— Exercise —
Put every line of the records below into a JSON list of strings, one string per line, leaving out blank lines.

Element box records
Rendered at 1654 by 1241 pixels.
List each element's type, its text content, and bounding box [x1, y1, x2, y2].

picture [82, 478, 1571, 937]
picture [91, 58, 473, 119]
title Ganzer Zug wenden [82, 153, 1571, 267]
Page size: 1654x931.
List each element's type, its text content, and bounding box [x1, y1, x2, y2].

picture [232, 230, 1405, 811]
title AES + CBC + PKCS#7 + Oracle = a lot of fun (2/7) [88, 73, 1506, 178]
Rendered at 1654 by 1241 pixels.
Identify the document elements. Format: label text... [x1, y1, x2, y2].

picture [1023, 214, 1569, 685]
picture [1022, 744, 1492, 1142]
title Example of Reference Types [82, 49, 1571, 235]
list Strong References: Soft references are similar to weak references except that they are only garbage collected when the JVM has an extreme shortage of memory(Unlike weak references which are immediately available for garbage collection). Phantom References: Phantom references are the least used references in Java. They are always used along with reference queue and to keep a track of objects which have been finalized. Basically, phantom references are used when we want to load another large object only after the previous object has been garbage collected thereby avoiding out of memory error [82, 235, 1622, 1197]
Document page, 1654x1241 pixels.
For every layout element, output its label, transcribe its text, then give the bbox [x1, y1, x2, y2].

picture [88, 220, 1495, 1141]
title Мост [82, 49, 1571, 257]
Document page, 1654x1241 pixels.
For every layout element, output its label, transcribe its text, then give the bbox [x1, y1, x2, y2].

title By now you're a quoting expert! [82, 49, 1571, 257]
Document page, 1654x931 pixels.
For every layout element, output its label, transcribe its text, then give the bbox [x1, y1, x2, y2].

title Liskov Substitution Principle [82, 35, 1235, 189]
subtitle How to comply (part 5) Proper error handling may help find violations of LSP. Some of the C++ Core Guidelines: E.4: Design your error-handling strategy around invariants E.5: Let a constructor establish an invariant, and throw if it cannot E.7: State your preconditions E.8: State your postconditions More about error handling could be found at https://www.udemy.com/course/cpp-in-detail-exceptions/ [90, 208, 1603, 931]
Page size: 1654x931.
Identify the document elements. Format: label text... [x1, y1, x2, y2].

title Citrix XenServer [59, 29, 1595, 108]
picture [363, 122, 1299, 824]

— Task solution —
[
  "Rendered at 1654 by 1241 pixels.",
  "List each element's type, its text content, and bounding box [x1, y1, x2, y2].",
  "picture [82, 478, 1571, 937]",
  "picture [91, 58, 473, 119]",
  "title Ganzer Zug wenden [82, 153, 1571, 267]",
  "Page size: 1654x931.",
  "List each element's type, its text content, and bounding box [x1, y1, x2, y2].",
  "picture [232, 230, 1405, 811]",
  "title AES + CBC + PKCS#7 + Oracle = a lot of fun (2/7) [88, 73, 1506, 178]",
  "Rendered at 1654 by 1241 pixels.",
  "Identify the document elements. Format: label text... [x1, y1, x2, y2].",
  "picture [1023, 214, 1569, 685]",
  "picture [1022, 744, 1492, 1142]",
  "title Example of Reference Types [82, 49, 1571, 235]",
  "list Strong References: Soft references are similar to weak references except that they are only garbage collected when the JVM has an extreme shortage of memory(Unlike weak references which are immediately available for garbage collection). Phantom References: Phantom references are the least used references in Java. They are always used along with reference queue and to keep a track of objects which have been finalized. Basically, phantom references are used when we want to load another large object only after the previous object has been garbage collected thereby avoiding out of memory error [82, 235, 1622, 1197]",
  "Document page, 1654x1241 pixels.",
  "For every layout element, output its label, transcribe its text, then give the bbox [x1, y1, x2, y2].",
  "picture [88, 220, 1495, 1141]",
  "title Мост [82, 49, 1571, 257]",
  "Document page, 1654x1241 pixels.",
  "For every layout element, output its label, transcribe its text, then give the bbox [x1, y1, x2, y2].",
  "title By now you're a quoting expert! [82, 49, 1571, 257]",
  "Document page, 1654x931 pixels.",
  "For every layout element, output its label, transcribe its text, then give the bbox [x1, y1, x2, y2].",
  "title Liskov Substitution Principle [82, 35, 1235, 189]",
  "subtitle How to comply (part 5) Proper error handling may help find violations of LSP. Some of the C++ Core Guidelines: E.4: Design your error-handling strategy around invariants E.5: Let a constructor establish an invariant, and throw if it cannot E.7: State your preconditions E.8: State your postconditions More about error handling could be found at https://www.udemy.com/course/cpp-in-detail-exceptions/ [90, 208, 1603, 931]",
  "Page size: 1654x931.",
  "Identify the document elements. Format: label text... [x1, y1, x2, y2].",
  "title Citrix XenServer [59, 29, 1595, 108]",
  "picture [363, 122, 1299, 824]"
]